Elpida Memory Inc, the Japanese chipmaker in bankruptcy protection, has won Tokyo District Court approval for a ¥200 billion (US$2.2 billion) sale to Micron Technology Inc, clearing the last major hurdle in the takeover.
The required majority of creditors backed the plan, according to a statement from the trustees of the Tokyo-based company. The deadline for voting was Tuesday.
The Tokyo District Court in October last year picked Boise, Idaho-based Micron as the preferred bidder over a rival plan put forward by some bondholders.
Buying Elpida will about double Micron’s share of the global market for DRAM, the most widely used memory chips in personal computers, and bolster its efforts to compete with Samsung Electronics Co and SK Hynix Inc.

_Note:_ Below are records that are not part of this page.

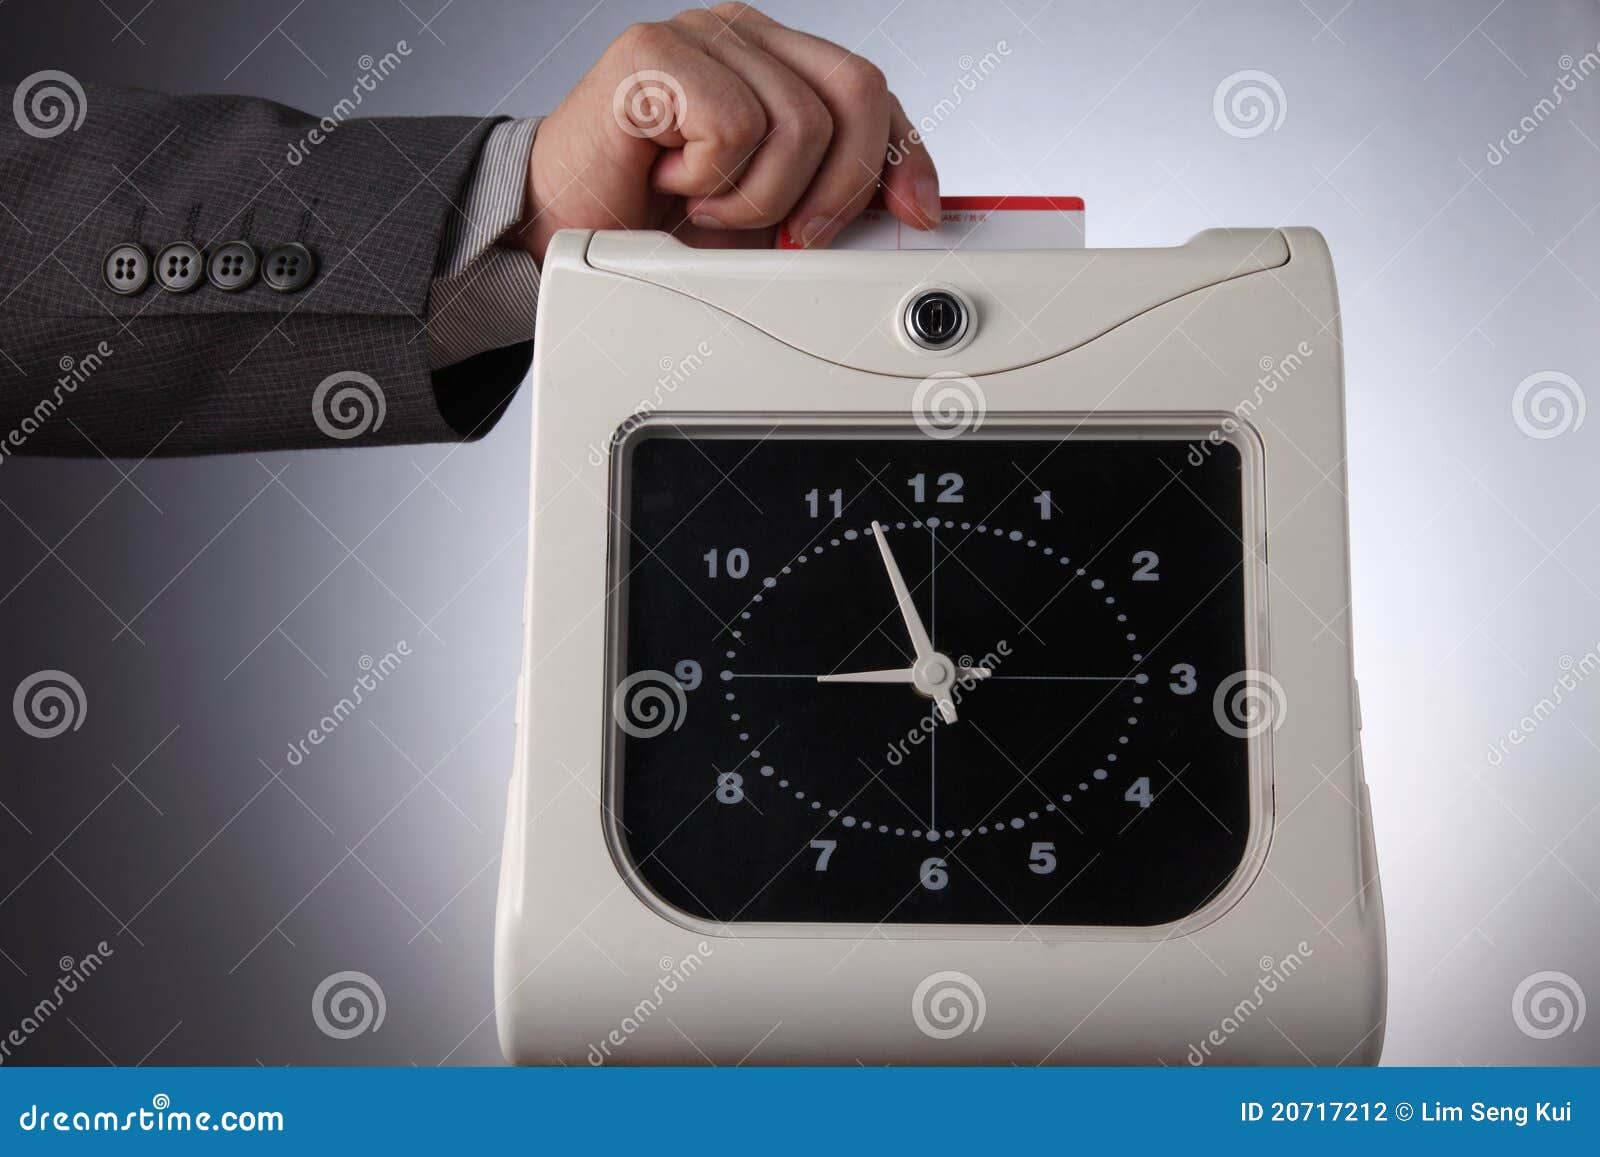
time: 8:57
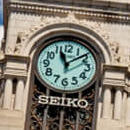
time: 11:08
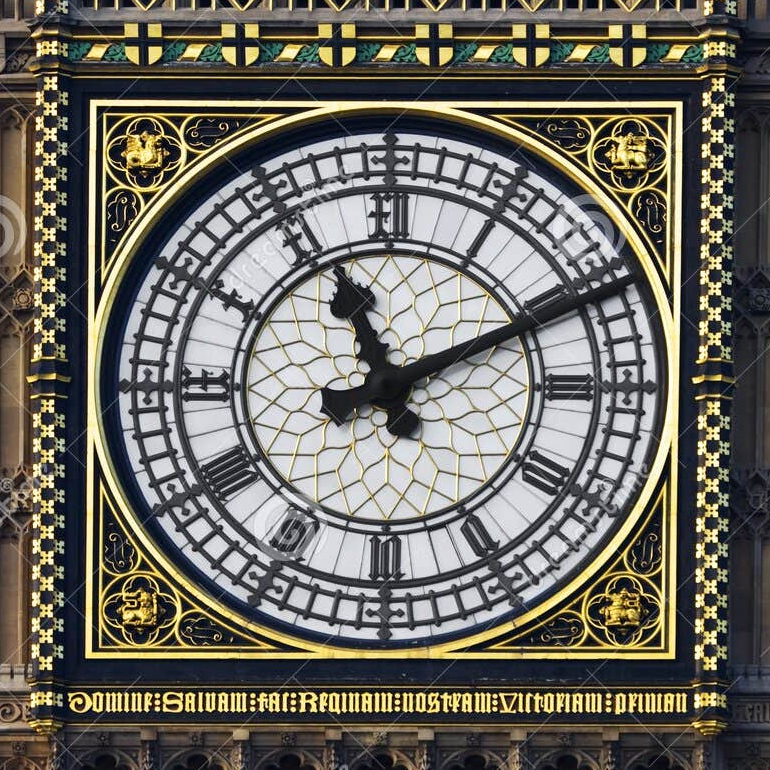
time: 11:10
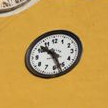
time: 10:26
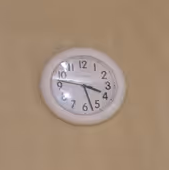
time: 3:47
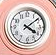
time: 4:08
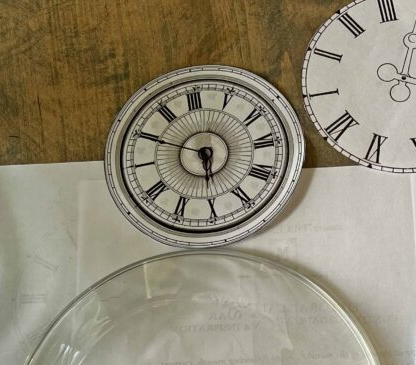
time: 5:49
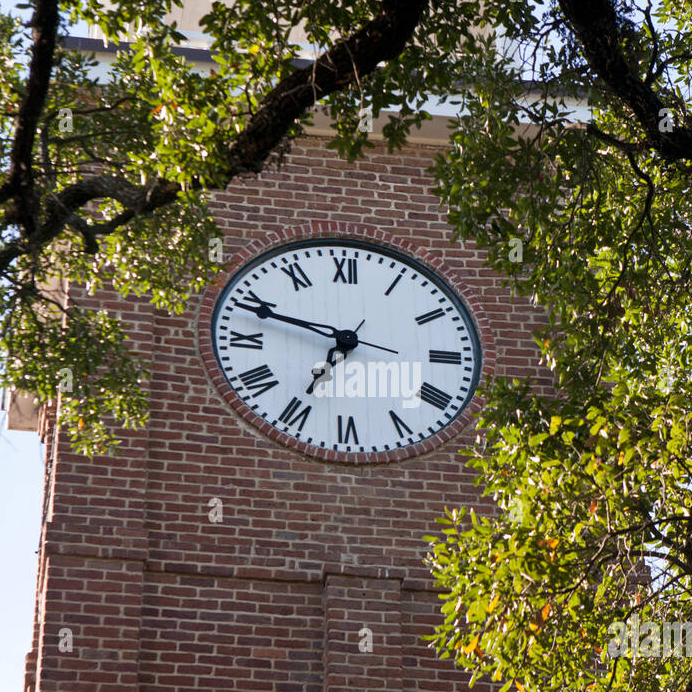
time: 6:48
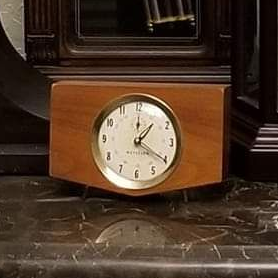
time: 1:20
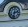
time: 2:32
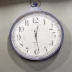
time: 12:28
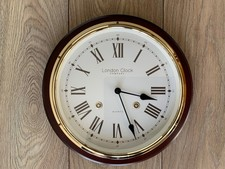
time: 3:26
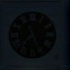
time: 7:25
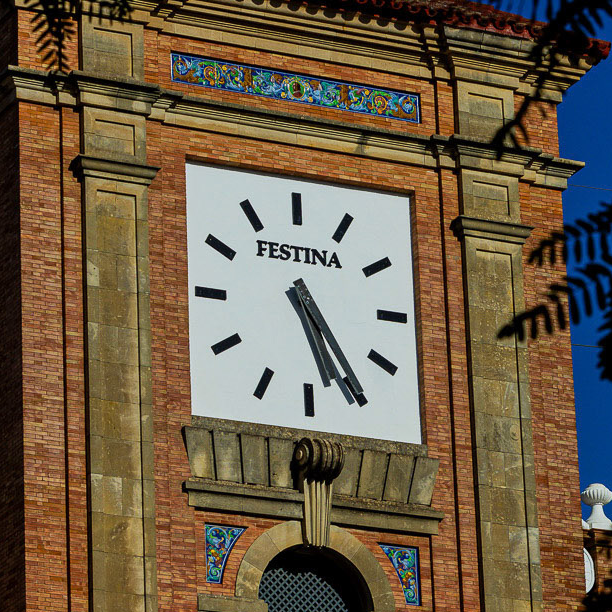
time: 5:24
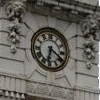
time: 6:20
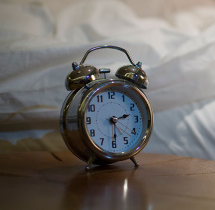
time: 2:29
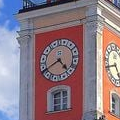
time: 4:40
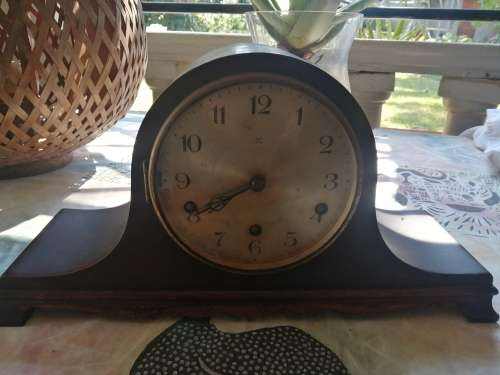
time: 7:40
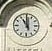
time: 11:00
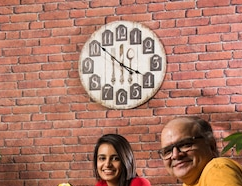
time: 3:51
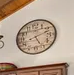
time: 5:11
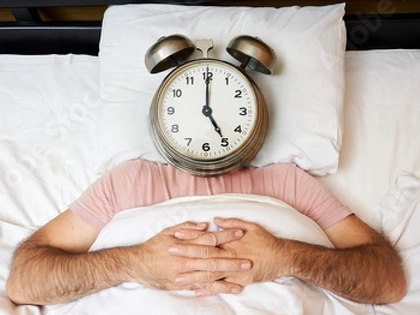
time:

Elpida filed for bankruptcy in February last year and delisted a month later after struggling with slowing PC sales and a strong yen.
Global DRAM revenue fell 13 percent in the third quarter of last year to US$6.6 billion, according to the latest data compiled by Bloomberg Industries. Demand dropped as users shunned PCs for mobile devices such as Apple Inc’s iPad, which use different types of chips.
Benchmark DRAM prices have climbed 30 percent this year, according to TrendForce Corp’s (集邦科技) DRAMexchange, as chipmakers pare production.